Het Nederlandse OMLT begeleidt twee kandaks, het Afghaanse equivalent van een bataljon. Volgens de ISAF-eisen zouden er 38 Nederlandse OMLT’ers aan het werk moeten zijn, maar het team telt slechts 18 leden. De Canadezen hebben voor hun OMLT’s het dubbele van het voorgeschreven aantal militairen geleverd, de Britten zelfs het drievoudige.
De Nederlandse inspanning steekt daar schril bij af. Majoor Stephan: „Ik heb nu al veel te weinig mensen en er komen binnenkort nog zeker twee kandaks bij.” Luitenant Ayatollah, pelotonscommandant van het ANA in Chora: „Als er meer OMLT’ers zouden zijn, zou alles makkelijker gaan. Drie is te weinig hier in de groene zone.”
De zeven OMLT’ers die op Tarin Kowt zijn gestationeerd, draaien een loodzwaar schema. Steeds zijn drie van hen een week in Chora om met een ANA-compagnie de gevaarlijke groene zone in te trekken.
Er is regelmatig vuurcontact. Na een week Chora is er geen tijd om uit te rusten, want in Tarin Kowt wachten ANA-officieren op hun OMLT-begeleiding. Wachtmeester Harold: „We zijn wel wat gewend, maar als we in dit tempo doordraaien, gaan zelfs wij eraan.”
De onderbezetting heeft een levensgevaarlijk neveneffect: er is geen medische capaciteit. Ook de ANA heeft die niet. Luitenant Ayatollah: „Onze missies zijn erg gevaarlijk. Als tijdens een operatie iemand gewond raakt, kan hij sterven door bloedverlies. Ik ben daar steeds bang voor. Het zou ook jullie mensen kunnen kosten.”
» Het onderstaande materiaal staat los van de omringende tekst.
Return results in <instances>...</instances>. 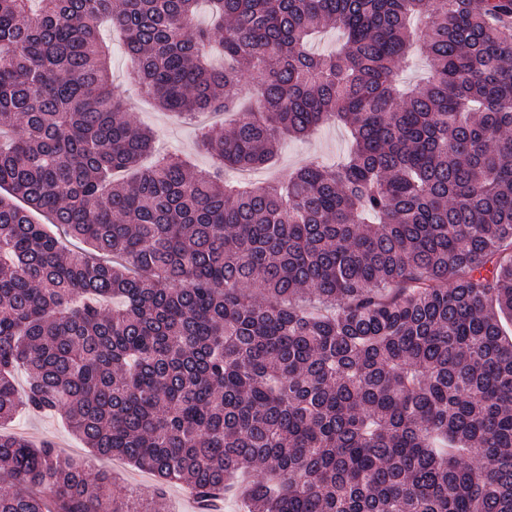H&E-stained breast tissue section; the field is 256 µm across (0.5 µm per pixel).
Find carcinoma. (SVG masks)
<instances>
[{"label":"carcinoma","mask_w":512,"mask_h":512,"mask_svg":"<svg viewBox=\"0 0 512 512\" xmlns=\"http://www.w3.org/2000/svg\"><path fill=\"white\" fill-rule=\"evenodd\" d=\"M199 2L0 0V426L55 413L158 478L139 505L0 432V512L203 507L243 474L248 512H512V0H209L210 28ZM103 17L161 110L235 114L201 134L223 168L141 166ZM328 121L342 164L224 182ZM164 510L161 512H198L199 506L195 498L193 500L190 498L186 488L180 485H169L165 488Z\"/></svg>","instance_id":"1"}]
</instances>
Tijdens de bataljonsaanval twee weken geleden vroeg Stephan om medische ondersteuning, maar niemand kon verplegers missen.
De onderbezetting bij de troepen in Uruzgan heeft een levensgevaarlijk neveneffect: er is geen medische capaciteit. Ook het Afghaanse regeringsleger ANA heeft die niet.
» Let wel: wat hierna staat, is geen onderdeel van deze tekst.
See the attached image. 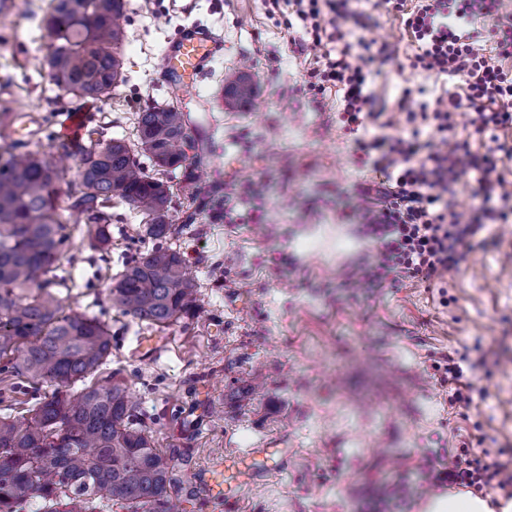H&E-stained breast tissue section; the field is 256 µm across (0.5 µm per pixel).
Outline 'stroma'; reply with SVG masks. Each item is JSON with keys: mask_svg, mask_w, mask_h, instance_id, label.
Returning a JSON list of instances; mask_svg holds the SVG:
<instances>
[{"mask_svg": "<svg viewBox=\"0 0 512 512\" xmlns=\"http://www.w3.org/2000/svg\"><path fill=\"white\" fill-rule=\"evenodd\" d=\"M51 0H0V122L22 110V140L50 151L61 112L83 107L51 81L43 19ZM224 39V54L190 86L168 82L159 58L188 23ZM336 24L387 47L372 89L392 106L403 89L444 81L410 68L412 50L381 0H348ZM120 49L126 80L97 102L90 130L134 141V116L171 104L189 115L205 178L178 169L171 218L198 283L202 309L157 331L116 311L109 289L123 263L153 245L142 218L112 209L108 252L90 250L70 219L71 313L112 327V353L92 382L125 380L155 447L178 448L183 512H222L193 480L216 464L238 471L236 512H421L447 494L436 475L450 453L512 460V220L439 286L349 283L368 260L358 225L361 185L375 174L353 162L354 140L335 89L309 93L300 51L265 0H125ZM249 69L252 105L224 99V75ZM158 335L144 360L139 337ZM484 359L470 404L444 379L451 352Z\"/></svg>", "mask_w": 512, "mask_h": 512, "instance_id": "obj_1", "label": "stroma"}]
</instances>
Luitenant Ayatollah: „Onze missies zijn erg gevaarlijk. Als tijdens een operatie iemand gewond raakt, kan hij sterven door bloedverlies. Ik ben daar steeds bang voor. Het zou ook jullie mensen kunnen kosten.”
Tijdens de bataljonsaanval twee weken geleden rukten het ANA en zes van de zeven OMLT’ers op door de groene zone, waar de taliban zich schuilhield in de boomgaarden en huizen.
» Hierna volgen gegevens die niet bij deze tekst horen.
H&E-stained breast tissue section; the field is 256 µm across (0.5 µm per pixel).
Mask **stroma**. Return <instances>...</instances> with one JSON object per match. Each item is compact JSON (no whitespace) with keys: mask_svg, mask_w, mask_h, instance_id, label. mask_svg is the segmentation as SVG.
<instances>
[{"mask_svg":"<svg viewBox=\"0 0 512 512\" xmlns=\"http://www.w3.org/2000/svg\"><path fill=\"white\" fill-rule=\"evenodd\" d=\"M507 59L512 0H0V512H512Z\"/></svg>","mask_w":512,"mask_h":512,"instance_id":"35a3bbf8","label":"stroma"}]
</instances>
Majoor Stephan vroeg om medische ondersteuning, maar niemand kon verplegers missen. „Als iemand gewond was geraakt, had hij urenlang gestabiliseerd moeten worden voordat hij tijdens een gevechtspauze kon worden afgevoerd. Niemand in het OMLT zou dat hebben gekund.”
„Het operationeel maken van voldoende Afghaanse veiligheidstroepen is onze exitstrategie”, erkent kolonel H. van Griensven, commandant van Taskforce Uruzgan. Formeel vallen de OMLT’ers niet onder zijn commando, maar onder dat van ISAF. „Maar het zijn Nederlanders, dus ik voel me verantwoordelijk”, zegt Van Griensven.
Over enkele maanden zal de behoefte aan OMLT’ers nog groter worden, als het huidige ANA- infateriebataljon wordt aangevuld tot een brigade. Kolonel Van Griensven gaat nu staffunctionarissen van de taskforce inzetten om de druk op het OMLT te verkleinen. Hij gaat ervan uit dat dit niet de operationele capaciteit van de Taskforce Uruzgan schaadt. „Maar het is niet ideaal. De druk is hoog.”
In de periode september-november worden vanuit Nederland vier nieuwe en volledig gevulde OMLT’ers ingevlogen.
Van Griensven: „Ik vind dat in gevaarlijke situaties een medicus moet worden toegevoegd. Kan de taskforce die leveren? We zullen er wel weer een mouw aan passen.”
Woensdag bleek dat Choradistrictschef Ibrahim vluchtelingen naar huis had gestuurd toen de Nederlanders dat nog niet veilig achtten. Daardoor vielen er ten minste negen burgerdoden. Van Griensven: „Er is geen verplichting om de Afghaanse autoriteiten te informeren over een veiligheidsoperatie. Maar natuurlijk is er overleg. Dat was er ook met districtschef Ibrahim. Daarbij speelt betrouwbaarheid een grote rol. Ibrahim valt helaas in de categorie ”moeilijk te vertrouwen”.”